From Autumn in Japan, and on the way back to California Taka and I go to lay over in Hawaii, at Eiko and John Cusicks. (Thanks Marley~ we got to rest our heads in your space!)

Our first day in Honolulu we got to relax at J&E's until they came home later from work.
These were the munchies I found in the fridge! Natto with egg whites, KARASHI, sauce and beer...to keep me until dinner time, while Taka napped!
John and Eiko took us out to the University's "arboretum?" We went on a little hike through the lush forest.




The grounds were so wet. Yes, Hawaii. Where I remembered it could rain at least once a day. And rainbows aren't such a big deal.
This thatching for the roof reminds me so much of Japan
I have done a double take a number of times upon seeing these photos and thinking they were taken in Japan. Out in the Japanese Alps of Nagano, or in Gifu that I used to see.

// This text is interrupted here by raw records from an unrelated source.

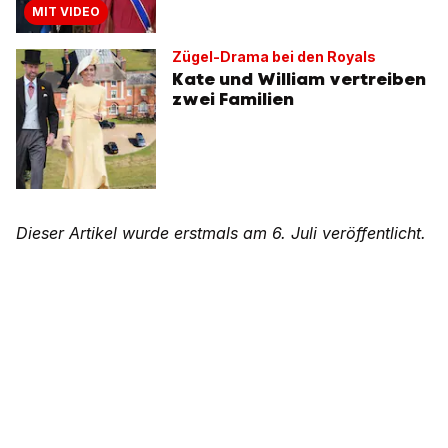
MIT VIDEO
Zügel-Drama bei den Royals
Kate und William vertreiben
zwei Familien
Dieser Artikel wurde erstmals am 6. Juli veröffentlicht.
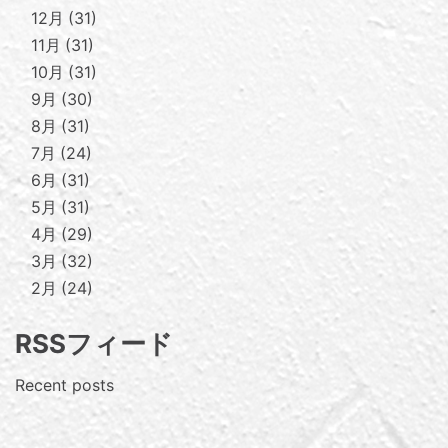
12月
31
11月
31
10月
31
9月
30
8月
31
7月
24
6月
31
5月
31
4月
29
3月
32
2月
24
RSSフィード
Recent posts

John and Eiko... Eiko was the first foreigner we met a week after arriving in Japan. I love the story. Motohiko and I were walking with a stroller carrying Naomi who was 5 1/2 months old, and
Ischin was 2 1/2. Motohiko, with his big beard and long wavy hair, with John Lennon glasses, and me in my hippie skirt... Eiko jammed on her bicycle brakes by us and exclaimed "WHERE ARE YOU from???" Because those days, there were only seven foreigners in our town. And all of them worked at the one English school in town. We got to meet John not long after.
Eiko's brother looks much like Motohiko~ that's what blew her away too. We all became great friends. Eiko was at Sheon's birth, and then also when Zen was born. (Both- right Eiko?! There were so many people!!!)
Well, now, back in Hawaii, Honolulu. Eiko with her daily allowance of ONIGIRI.
And a little later we got to make GYOZA together
cabbage sliced well, grated carrots, NIRA (skinnier than green onions), grated ginger and garlic, and I like tofu and cheese. Lots of people put in pork.
Then steamed or sauteed~ oops, no pic of the final result. Oh, yes, Americans call them POT STICKERS.
We were on our way, for the first time to Diamondhead, along with the very, very many other tourists.
up, up, up and away~
I felt more and more nervous way up there. But it really was spectacular!
There was another reason we really wished to make this trip.
Eiko and John had met me when our lives got started in Japan in the Fall of 1986.
Here we were, in 2013, 27 years later, having finished moving out of Japan,
and the first people we get to meet are Eiko and John.
This day up Diamondhead was to get to that peak and~ say a prayer. It's been a long, sometimes hard, haul. But with all these people, friends, family along the way, we can breath a sigh, and give thanks in a big time sort of way.